16.	DataParallel layers(multi-GPU, distributed)
	1) torch.nn.DataParallel	It is used to implement data parallelism at the module level.
	2) torch.nn.DistributedDataParallel	It is used to implement distributed data parallelism, which is based on the torch.distributed package at the module level.
	3) torch.nn.DistributedDataParallelCPU	It is used to implement distributed data parallelism for the CPU at the module level.
17.	Utilities
	1) torch.nn.clip_grad_norm_	It is used to clip the gradient norm of an iterable of parameters.
	2) torch.nn.clip_grad_value_	It is used to clip the gradient norm of an iterable of parameters at the specified value.
	3) torch.nn.parameters_to_vector	It is used to convert parameters to one vector.
	4) torch.nn.vector_to_parameters	It is used to convert one vector to the parameters.
	5) torch.nn.weight_norm	It is used to apply weight normalization to a parameter in the given module.
	6) torch.nn.remove_weight_norm	It is used to remove the weight normalization and re-parameterization from a module.

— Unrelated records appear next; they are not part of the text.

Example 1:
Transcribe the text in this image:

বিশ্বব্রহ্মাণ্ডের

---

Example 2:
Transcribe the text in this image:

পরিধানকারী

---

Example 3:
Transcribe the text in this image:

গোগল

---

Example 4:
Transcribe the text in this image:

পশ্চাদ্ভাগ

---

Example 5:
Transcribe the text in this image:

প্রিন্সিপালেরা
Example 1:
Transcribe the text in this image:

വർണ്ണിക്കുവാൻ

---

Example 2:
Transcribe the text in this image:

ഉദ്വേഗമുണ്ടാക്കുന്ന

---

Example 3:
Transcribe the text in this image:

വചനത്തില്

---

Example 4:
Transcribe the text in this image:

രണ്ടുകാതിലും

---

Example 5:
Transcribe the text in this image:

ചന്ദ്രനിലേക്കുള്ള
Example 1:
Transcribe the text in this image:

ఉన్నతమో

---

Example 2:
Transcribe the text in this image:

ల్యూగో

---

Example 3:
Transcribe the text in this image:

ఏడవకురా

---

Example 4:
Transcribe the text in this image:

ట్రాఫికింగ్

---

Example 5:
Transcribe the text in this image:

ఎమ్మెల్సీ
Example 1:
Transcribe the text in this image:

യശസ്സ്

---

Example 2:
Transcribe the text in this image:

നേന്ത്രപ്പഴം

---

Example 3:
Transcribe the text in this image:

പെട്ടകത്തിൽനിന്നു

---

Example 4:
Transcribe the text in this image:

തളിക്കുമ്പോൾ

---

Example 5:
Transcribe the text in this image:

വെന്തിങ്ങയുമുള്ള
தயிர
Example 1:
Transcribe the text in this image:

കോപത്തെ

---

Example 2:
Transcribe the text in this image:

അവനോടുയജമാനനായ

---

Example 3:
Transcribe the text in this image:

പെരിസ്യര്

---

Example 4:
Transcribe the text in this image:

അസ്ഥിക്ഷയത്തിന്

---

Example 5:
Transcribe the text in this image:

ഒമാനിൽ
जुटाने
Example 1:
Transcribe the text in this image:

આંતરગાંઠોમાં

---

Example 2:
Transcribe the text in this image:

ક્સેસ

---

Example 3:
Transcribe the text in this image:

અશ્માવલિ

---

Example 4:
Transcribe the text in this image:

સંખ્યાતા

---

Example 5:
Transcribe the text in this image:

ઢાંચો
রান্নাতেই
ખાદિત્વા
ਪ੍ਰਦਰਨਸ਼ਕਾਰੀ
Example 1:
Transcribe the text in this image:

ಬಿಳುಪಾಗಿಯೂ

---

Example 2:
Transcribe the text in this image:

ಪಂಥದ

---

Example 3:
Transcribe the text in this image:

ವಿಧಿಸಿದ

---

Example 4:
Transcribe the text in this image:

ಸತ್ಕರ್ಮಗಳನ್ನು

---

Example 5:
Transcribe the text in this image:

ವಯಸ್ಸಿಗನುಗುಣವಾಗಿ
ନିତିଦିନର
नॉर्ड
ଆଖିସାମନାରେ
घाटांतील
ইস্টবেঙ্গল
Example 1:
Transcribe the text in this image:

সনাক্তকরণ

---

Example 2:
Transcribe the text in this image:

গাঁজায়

	7) torch.nn.spectral_norm	It is used to apply spectral normalization to a parameter in the given module.
	8) torch.nn.PackedSequence	It will use to hold the data and list of batch_sizes of a packed sequence.
	9) torch.nn.pack_padded_sequence	It is used to pack a Tensor containing padded sequences of variable length.
	10) torch.nn.pad_packed_sequence	It is used to pads a packed batch of variable-length sequences.
	11) torch.nn.pad_sequence	It is used to pad a list of variable length Tensors with padding value.
	12) torch.nn.pack_sequence	It is used to packs a list of variable length Tensors
	13) torch.nn.remove_spectral_norm	It is used to removes the spectral normalization and re-parameterization from a module.